All of the above strategies aim to secure people in this manner, whilst at the same time presenting a form of sailing that we sailors can enjoy watching intentionally. Much of the Commission’s report focuses on changing the nature of the events themselves or engaging with modern technologies for presentation.
They make a valid point that it is not viable to present a 30 minute race when considering how many races there are. The best strategy would be to cut down the races in a way that does not sacrifice the overall coverage of the event as a race, and to make efforts to show races that are going to be the most interesting (for whatever reason). The commentary issue was mentioned in passing in 3.27 of the report, and has been massively underappreciated.

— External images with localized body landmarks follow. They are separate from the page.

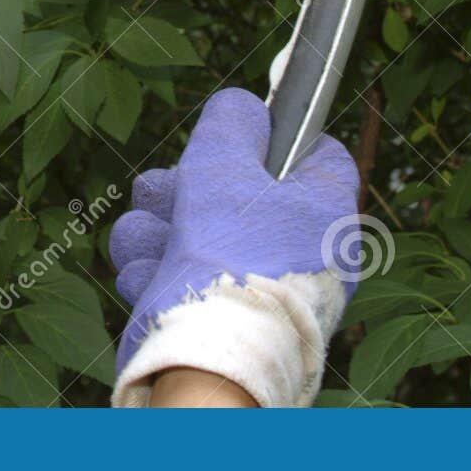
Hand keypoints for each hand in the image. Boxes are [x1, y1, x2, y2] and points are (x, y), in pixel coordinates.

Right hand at [109, 88, 359, 407]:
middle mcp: (301, 253)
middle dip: (186, 187)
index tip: (237, 130)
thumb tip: (243, 109)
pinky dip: (157, 273)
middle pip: (241, 193)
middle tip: (161, 188)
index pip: (316, 154)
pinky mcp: (221, 319)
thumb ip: (230, 124)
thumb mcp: (224, 166)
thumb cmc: (227, 256)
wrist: (204, 361)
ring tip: (146, 235)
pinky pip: (185, 279)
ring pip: (201, 234)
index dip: (274, 135)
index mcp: (324, 212)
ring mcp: (260, 289)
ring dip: (159, 229)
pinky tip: (145, 275)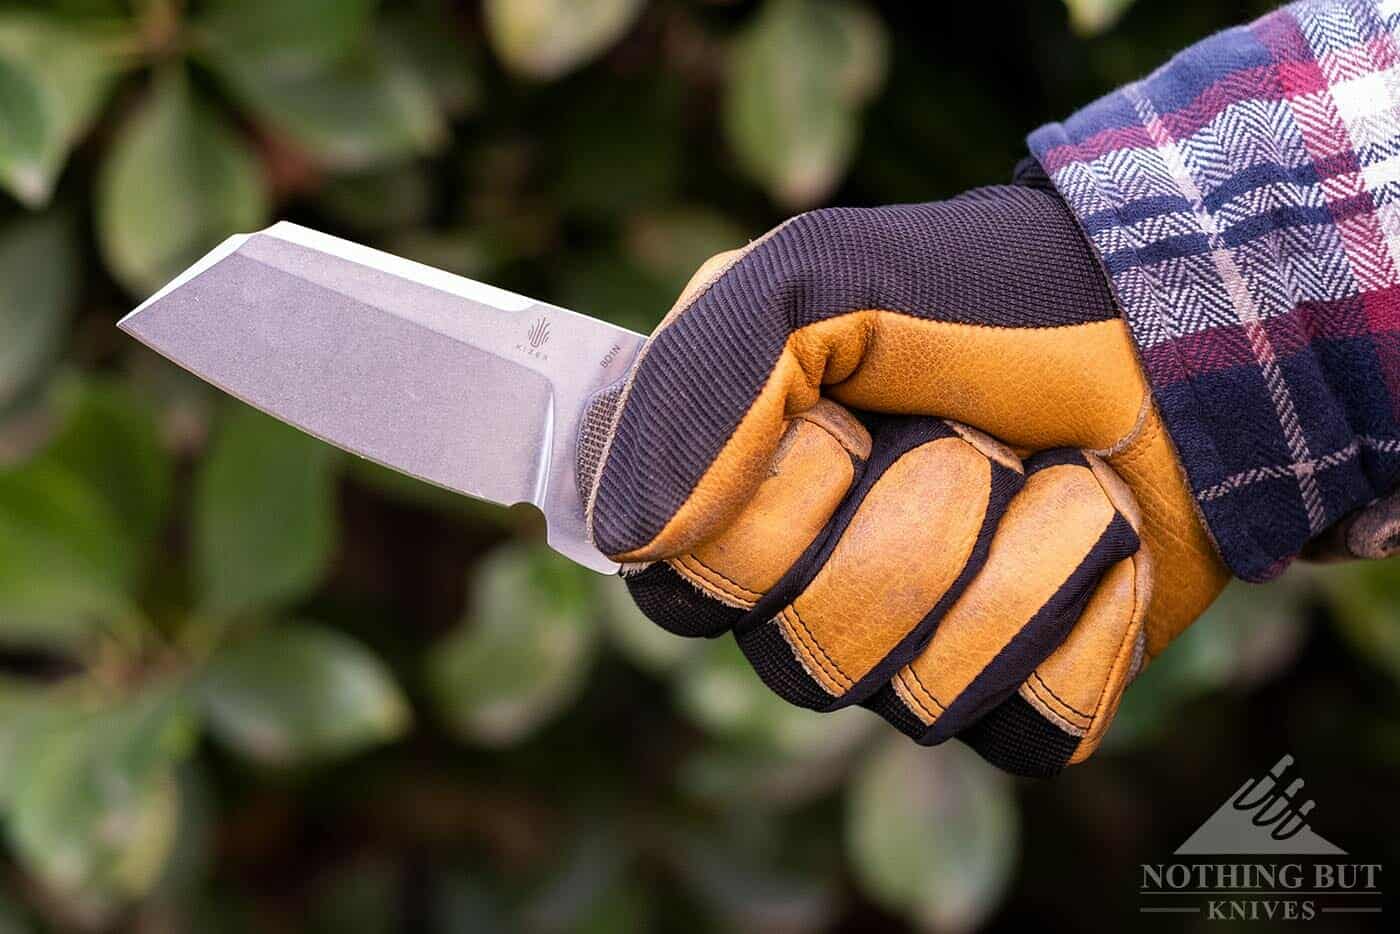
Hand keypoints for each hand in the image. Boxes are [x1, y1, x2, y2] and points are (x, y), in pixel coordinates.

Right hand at [580, 182, 1229, 774]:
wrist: (1172, 325)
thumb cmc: (982, 296)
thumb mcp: (814, 282)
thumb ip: (696, 386)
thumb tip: (629, 539)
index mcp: (744, 502)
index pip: (678, 593)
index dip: (758, 529)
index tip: (836, 432)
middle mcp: (816, 591)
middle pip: (806, 657)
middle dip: (910, 521)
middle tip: (966, 436)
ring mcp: (923, 648)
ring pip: (918, 696)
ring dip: (1011, 554)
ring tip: (1047, 473)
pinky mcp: (1028, 690)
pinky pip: (1026, 725)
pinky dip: (1081, 614)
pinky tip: (1099, 535)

The best way for the ISAF to tackle the problems faced by sailing as an Olympic sport is not to significantly change the classes that are raced in the Olympics, and not even the format of the racing. To make sailing popular it must be presented in a manner that taps into the excitement we feel on the water when we are racing ourselves.
The presentation has to be action packed, and this does not just mean fast boats, it means close and exciting racing that is understandable to the average person at home. Ideally the ISAF should create their own broadcasting team, where they handle the presentation of the sailing themselves to get it right.
If the ISAF does this successfully they will make sailing more popular and in doing so give it a stronger position as an Olympic sport. With time, those people at home who stay switched onto the sailing may come to enjoy watching it and go out of their way to watch the sailing events.
Sailing as a strong Olympic sport would give it greater flexibility, paving the way for the newer forms of sailing and additional classes some people so passionately campaign for.